* YOUR ASSIGNMENT
Reproduce the material below line for line, from its first line through the line that contains "инному архіві і". Leave the pictures out of your answer.

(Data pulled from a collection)
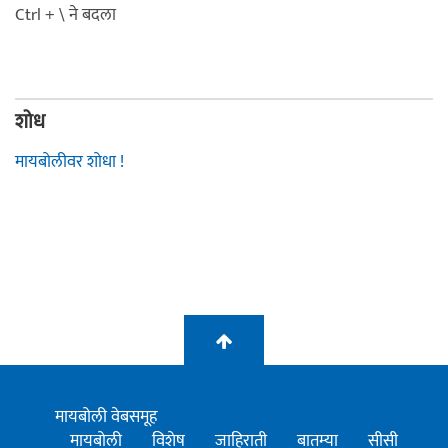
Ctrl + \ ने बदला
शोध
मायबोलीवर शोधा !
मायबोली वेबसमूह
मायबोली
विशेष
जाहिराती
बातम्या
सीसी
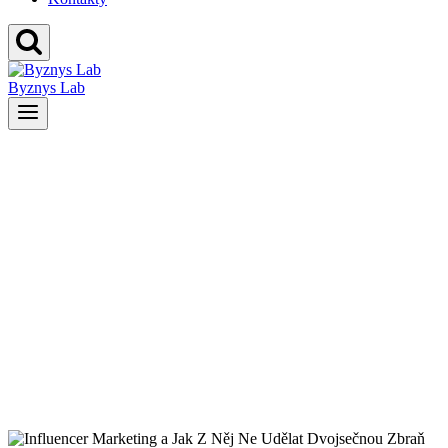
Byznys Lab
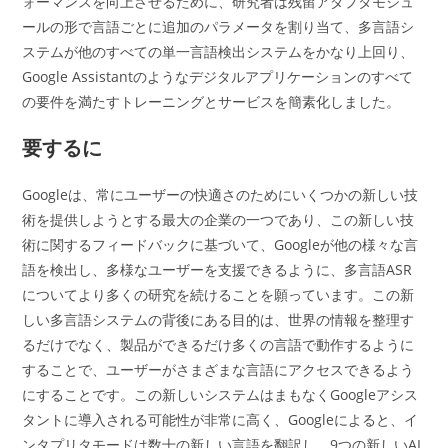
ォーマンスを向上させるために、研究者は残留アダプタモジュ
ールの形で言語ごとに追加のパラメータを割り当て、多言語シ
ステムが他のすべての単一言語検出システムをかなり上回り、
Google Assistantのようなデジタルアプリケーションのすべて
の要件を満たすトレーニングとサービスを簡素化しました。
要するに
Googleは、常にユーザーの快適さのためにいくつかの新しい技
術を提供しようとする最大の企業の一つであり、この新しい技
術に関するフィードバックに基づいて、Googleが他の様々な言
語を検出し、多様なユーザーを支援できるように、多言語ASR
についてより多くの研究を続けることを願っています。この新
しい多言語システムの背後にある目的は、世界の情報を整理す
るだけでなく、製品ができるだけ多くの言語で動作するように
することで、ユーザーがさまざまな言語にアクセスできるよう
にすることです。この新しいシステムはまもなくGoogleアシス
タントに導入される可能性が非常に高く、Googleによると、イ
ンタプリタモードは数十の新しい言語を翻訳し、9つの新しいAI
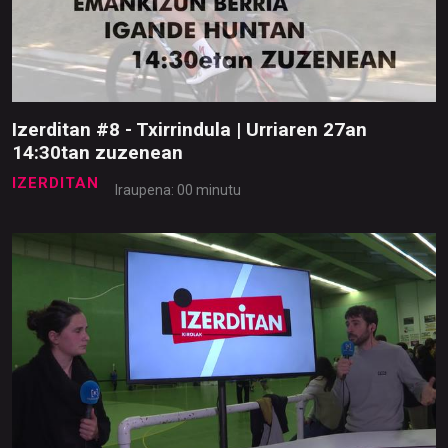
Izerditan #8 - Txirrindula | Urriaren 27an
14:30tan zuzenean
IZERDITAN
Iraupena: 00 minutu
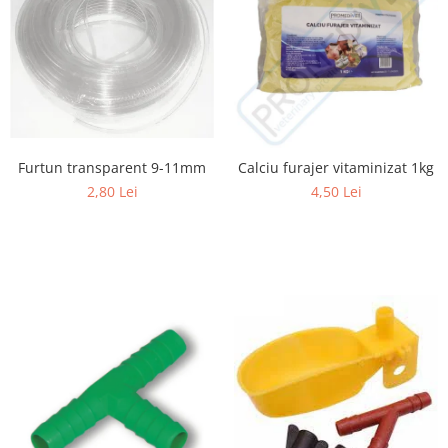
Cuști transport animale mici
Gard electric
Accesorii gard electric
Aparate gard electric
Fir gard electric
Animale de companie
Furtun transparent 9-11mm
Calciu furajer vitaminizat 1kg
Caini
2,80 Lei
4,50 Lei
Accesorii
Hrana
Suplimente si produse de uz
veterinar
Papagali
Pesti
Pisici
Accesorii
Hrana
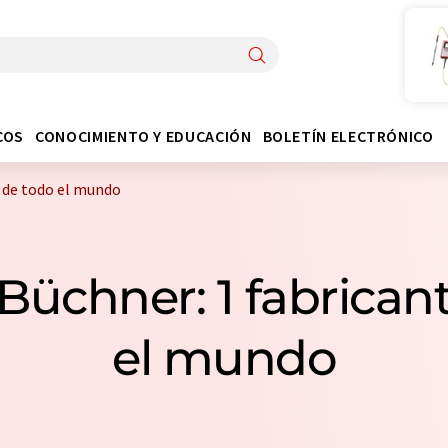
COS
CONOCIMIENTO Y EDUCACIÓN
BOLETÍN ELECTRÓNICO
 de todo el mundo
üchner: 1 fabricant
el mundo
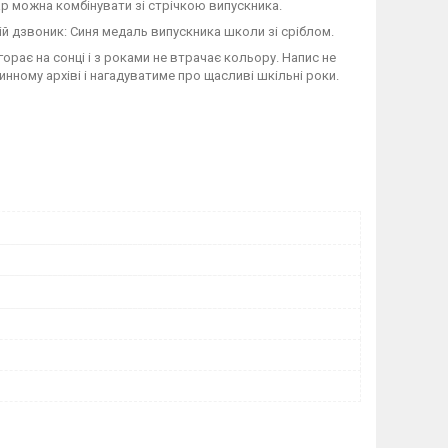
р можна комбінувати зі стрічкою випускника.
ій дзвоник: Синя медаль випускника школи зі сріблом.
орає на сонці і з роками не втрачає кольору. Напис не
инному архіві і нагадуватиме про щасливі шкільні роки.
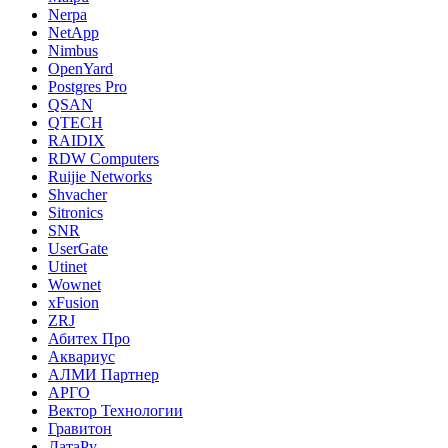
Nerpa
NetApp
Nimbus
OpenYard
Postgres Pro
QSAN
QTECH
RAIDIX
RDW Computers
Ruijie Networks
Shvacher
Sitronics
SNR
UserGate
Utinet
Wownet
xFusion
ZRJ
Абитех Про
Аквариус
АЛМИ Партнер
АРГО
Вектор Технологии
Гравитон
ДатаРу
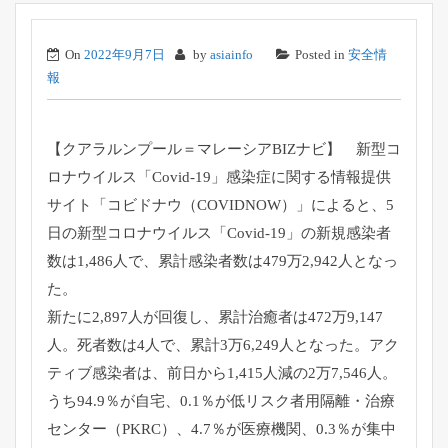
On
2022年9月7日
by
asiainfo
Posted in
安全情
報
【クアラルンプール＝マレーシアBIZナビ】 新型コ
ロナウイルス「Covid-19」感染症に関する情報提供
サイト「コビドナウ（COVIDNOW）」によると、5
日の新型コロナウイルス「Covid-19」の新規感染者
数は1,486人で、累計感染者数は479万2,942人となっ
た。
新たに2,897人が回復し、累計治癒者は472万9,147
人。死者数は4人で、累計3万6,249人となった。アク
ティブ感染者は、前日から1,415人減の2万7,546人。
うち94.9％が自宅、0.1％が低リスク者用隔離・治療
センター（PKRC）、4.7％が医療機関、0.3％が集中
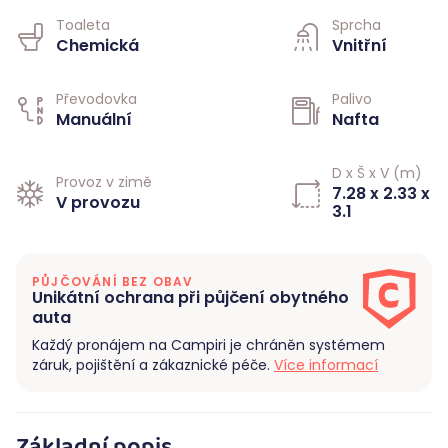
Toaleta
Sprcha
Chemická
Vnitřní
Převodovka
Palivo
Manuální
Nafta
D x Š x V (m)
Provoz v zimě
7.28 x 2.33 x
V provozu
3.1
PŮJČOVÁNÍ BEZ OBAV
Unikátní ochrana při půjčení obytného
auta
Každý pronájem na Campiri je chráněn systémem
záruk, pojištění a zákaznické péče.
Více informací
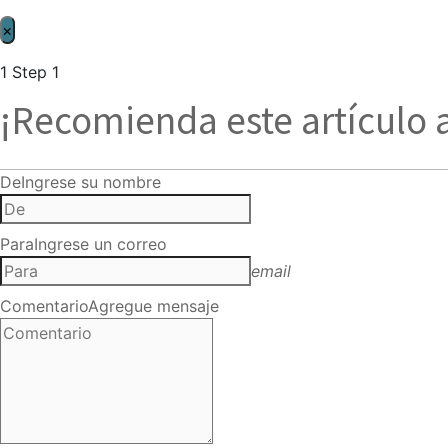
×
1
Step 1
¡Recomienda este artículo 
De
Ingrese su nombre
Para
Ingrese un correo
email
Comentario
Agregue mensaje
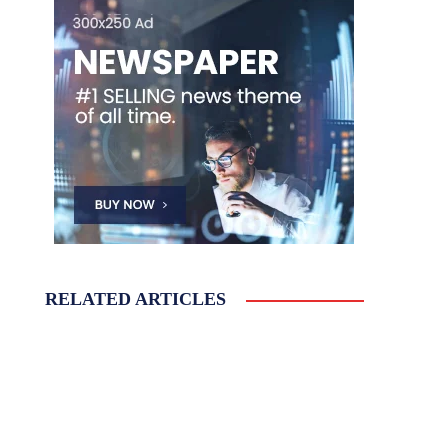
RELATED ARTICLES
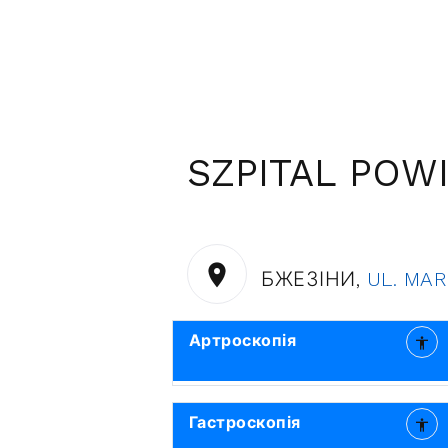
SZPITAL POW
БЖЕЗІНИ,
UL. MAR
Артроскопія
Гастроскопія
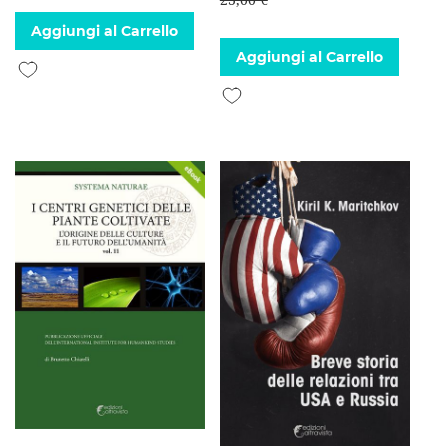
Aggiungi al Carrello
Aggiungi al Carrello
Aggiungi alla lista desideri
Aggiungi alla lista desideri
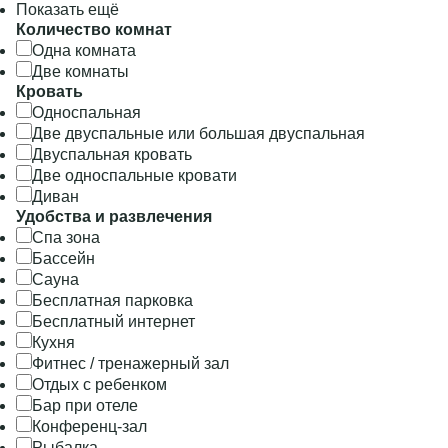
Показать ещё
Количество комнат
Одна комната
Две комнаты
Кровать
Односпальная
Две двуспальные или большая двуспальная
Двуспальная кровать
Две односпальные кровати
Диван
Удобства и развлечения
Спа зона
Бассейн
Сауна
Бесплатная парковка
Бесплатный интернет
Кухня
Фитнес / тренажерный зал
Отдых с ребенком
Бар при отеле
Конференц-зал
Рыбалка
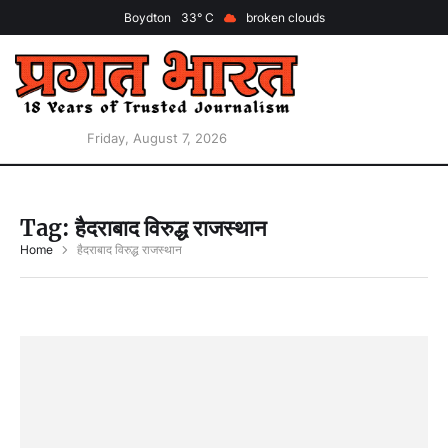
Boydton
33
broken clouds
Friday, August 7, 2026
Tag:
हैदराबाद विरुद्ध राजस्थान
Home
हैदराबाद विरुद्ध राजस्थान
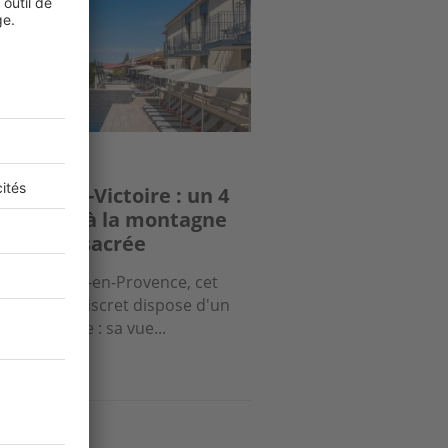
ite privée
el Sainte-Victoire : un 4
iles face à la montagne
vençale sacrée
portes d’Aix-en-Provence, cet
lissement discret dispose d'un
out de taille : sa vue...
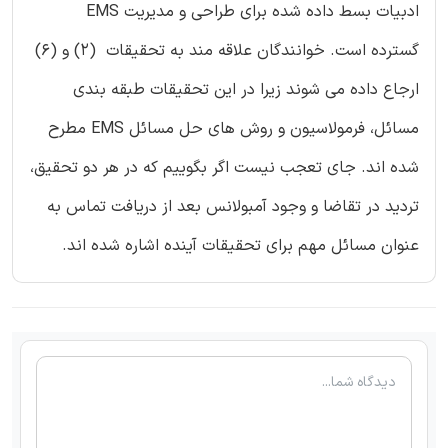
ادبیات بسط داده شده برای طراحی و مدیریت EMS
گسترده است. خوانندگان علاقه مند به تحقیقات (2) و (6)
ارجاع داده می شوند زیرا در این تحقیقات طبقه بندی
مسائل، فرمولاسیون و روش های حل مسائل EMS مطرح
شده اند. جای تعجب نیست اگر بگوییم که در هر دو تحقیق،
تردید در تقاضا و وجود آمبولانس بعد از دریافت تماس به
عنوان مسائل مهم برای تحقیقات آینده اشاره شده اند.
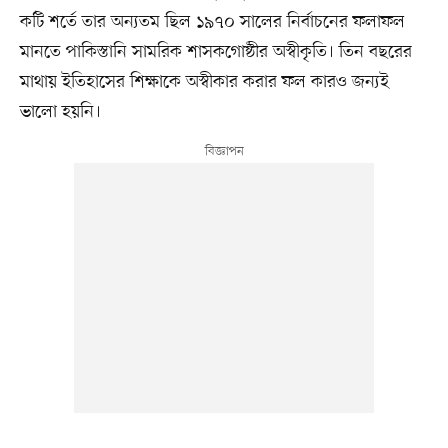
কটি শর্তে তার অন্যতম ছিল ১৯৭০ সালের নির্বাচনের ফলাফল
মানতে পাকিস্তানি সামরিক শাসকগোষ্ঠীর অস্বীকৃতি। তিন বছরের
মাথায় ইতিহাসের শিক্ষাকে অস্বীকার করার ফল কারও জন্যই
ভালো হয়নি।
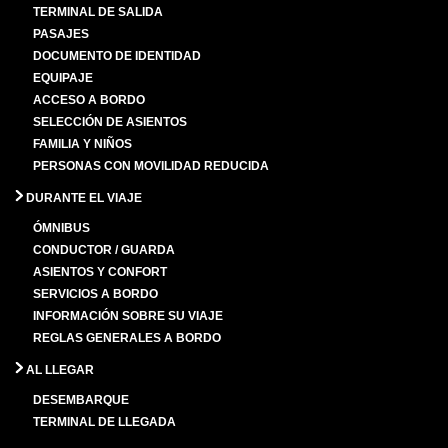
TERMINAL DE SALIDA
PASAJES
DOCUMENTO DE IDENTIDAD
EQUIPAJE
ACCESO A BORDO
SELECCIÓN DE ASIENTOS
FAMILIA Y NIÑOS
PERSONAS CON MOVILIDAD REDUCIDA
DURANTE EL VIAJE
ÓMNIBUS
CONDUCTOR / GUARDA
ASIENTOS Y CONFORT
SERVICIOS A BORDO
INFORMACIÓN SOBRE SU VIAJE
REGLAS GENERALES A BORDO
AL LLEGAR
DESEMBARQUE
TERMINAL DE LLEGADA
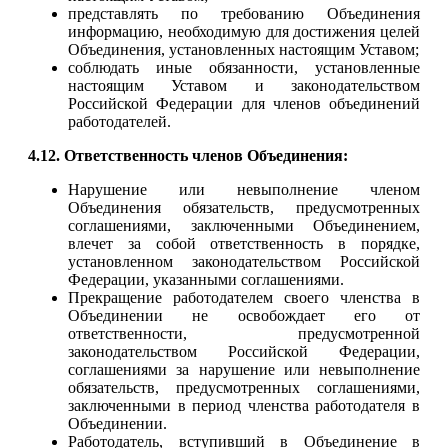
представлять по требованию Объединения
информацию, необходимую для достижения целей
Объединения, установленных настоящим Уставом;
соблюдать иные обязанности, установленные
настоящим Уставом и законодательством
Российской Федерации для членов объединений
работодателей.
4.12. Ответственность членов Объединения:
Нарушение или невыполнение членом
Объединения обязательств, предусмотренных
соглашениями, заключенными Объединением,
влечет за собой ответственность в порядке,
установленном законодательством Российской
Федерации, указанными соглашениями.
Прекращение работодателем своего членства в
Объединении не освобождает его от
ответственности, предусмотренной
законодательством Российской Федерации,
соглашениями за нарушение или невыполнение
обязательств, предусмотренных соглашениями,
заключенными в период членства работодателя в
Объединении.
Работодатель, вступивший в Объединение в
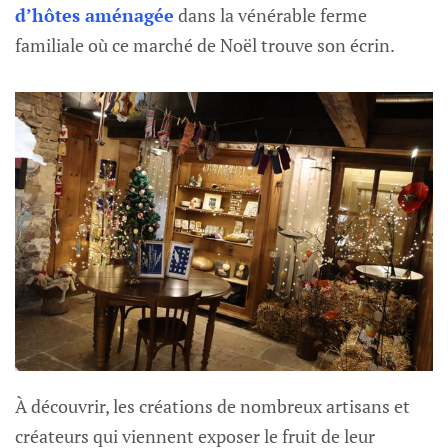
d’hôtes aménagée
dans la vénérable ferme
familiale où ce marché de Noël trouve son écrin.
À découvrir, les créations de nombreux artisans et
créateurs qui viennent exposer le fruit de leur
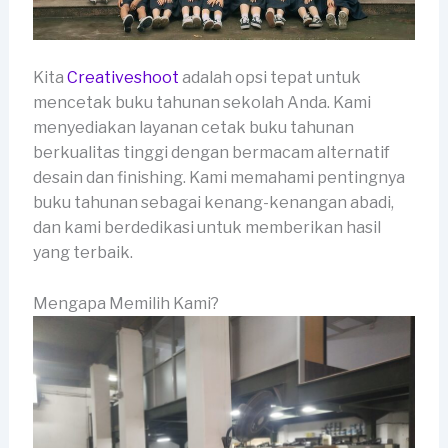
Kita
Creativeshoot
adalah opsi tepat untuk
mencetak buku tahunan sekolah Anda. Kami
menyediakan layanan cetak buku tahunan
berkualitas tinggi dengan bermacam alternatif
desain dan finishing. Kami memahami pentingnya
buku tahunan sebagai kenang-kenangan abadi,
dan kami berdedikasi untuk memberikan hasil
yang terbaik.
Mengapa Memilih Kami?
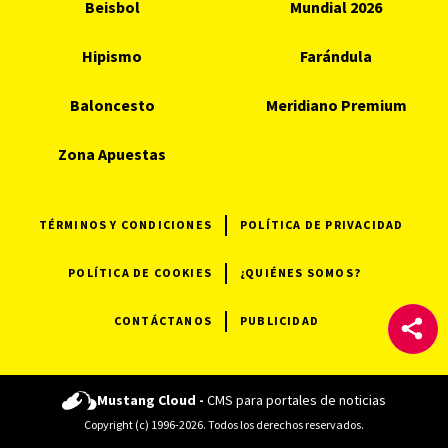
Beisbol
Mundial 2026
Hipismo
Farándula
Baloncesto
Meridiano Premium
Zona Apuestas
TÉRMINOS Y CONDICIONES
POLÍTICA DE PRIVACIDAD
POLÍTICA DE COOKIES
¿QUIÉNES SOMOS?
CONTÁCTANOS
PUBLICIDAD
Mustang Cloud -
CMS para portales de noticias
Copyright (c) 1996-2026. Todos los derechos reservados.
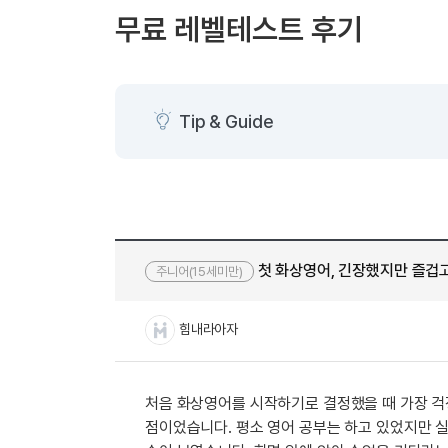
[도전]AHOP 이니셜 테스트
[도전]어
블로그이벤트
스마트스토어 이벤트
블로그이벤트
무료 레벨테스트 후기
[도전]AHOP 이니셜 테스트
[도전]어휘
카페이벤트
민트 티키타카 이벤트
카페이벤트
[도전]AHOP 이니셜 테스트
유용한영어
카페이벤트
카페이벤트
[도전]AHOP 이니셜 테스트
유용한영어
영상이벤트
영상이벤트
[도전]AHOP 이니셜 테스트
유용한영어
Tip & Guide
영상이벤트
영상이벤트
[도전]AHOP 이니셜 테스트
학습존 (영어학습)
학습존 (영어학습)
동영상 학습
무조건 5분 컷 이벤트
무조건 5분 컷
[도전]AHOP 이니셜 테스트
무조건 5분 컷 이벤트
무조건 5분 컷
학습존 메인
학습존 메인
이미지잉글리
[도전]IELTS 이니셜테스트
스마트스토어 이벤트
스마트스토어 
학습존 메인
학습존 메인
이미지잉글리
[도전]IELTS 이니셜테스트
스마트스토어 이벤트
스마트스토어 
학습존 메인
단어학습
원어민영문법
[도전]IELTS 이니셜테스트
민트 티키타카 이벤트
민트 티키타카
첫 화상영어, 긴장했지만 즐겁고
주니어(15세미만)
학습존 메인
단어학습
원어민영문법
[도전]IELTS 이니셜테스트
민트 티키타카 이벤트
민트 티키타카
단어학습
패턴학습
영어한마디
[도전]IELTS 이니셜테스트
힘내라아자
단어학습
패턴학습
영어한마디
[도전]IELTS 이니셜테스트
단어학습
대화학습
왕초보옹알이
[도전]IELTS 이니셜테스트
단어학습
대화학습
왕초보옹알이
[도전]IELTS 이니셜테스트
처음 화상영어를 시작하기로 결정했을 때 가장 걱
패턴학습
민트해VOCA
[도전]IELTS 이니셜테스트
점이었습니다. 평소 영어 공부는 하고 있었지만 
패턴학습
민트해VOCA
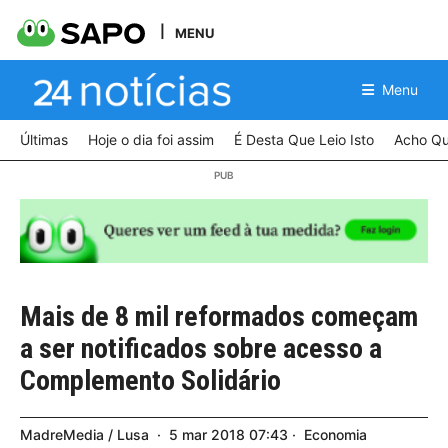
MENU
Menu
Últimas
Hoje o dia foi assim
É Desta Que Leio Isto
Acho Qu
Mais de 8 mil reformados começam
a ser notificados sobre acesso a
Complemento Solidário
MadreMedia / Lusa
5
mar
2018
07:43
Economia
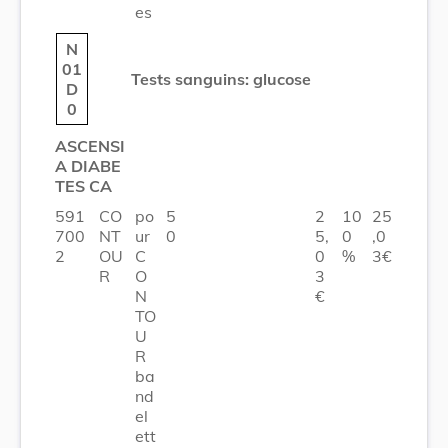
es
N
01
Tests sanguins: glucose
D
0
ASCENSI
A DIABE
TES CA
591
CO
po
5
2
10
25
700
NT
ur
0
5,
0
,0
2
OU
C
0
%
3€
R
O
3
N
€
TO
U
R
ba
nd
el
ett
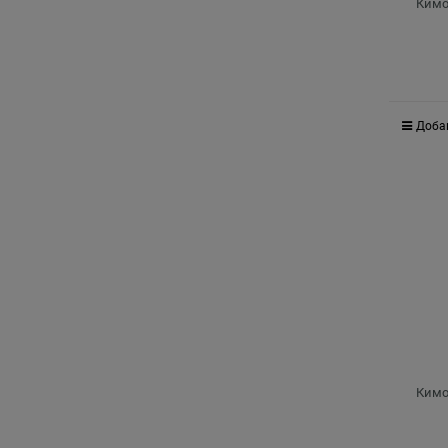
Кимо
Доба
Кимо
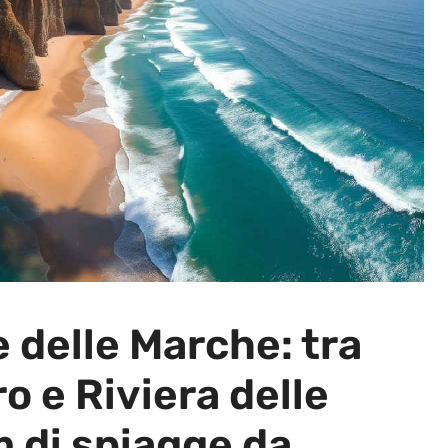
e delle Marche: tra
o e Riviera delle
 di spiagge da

* RESPONSE AREA
Ctrl + \ ने बदला
शोध
मायबोलीवर शोधा !
मायबोली वेबसमूह
मायबोली
विशेष
जाहिराती
बातम्या
सीसी
Byznys Lab
ォーマンスを向上させるために、研究者は残留アダプタモジュ
ールの形で言語ごとに追加のパラメータを割り当て、多言語シ
ステムが他のすべての単一言語検出システムをかなり上回り、
Google Assistantのようなデジタルアプリケーションのすべて
の要件を満たすトレーニングとサービスを簡素化しました。
要するに
Googleは、常にユーザーの快適さのためにいくつかの新しい技
術を提供しようとする最大の企業の一つであり、この新しい技
術に関するフィードバックに基づいて、Googleが他の様々な言
語を検出し、多様なユーザーを支援できるように、多言語ASR
についてより多くの研究を続けることを願っています。この新
しい多言語システムの背後にある目的は、世界の情報を整理す
るだけでなく、製品ができるだけ多くの言語で動作するように
することで、ユーザーがさまざまな言語にアクセスできるよう
にすることです。この新しいシステムはまもなくGoogleアシス
タントに導入される可能性が非常に高く、Googleによると、イ
ンタプリタモードは数十の新しい言語を翻訳し、9つの新しいAI
Izerditan #8 - Txirrindula | Urriaren 27an
14:30tan zuzenean
IZERDITAN
Iraupena: 00 minutu
Cuști transport animale mici
Gard electric
Accesorii gard electric
Aparate gard electric
Fir gard electric
Animale de companie
Furtun transparent 9-11mm
Calciu furajer vitaminizat 1kg
Caini
2,80 Lei
4,50 Lei
Accesorii
Hrana
Suplimente si produse de uz
veterinar
Papagali
Pesti
Pisici
Accesorii
Hrana
COS
CONOCIMIENTO Y EDUCACIÓN
BOLETÍN ELECTRÓNICO
 de todo el mundo
üchner: 1 fabricant
el mundo
р можна комбінувати зі стрічкою випускника.
ій дзвоник: Синя медаль випускника школи зі сріблом.
орає на сонці і з роками не втрачає кольору. Напис не
инному архіві і нагадуватиме про щасливі шкільні роки.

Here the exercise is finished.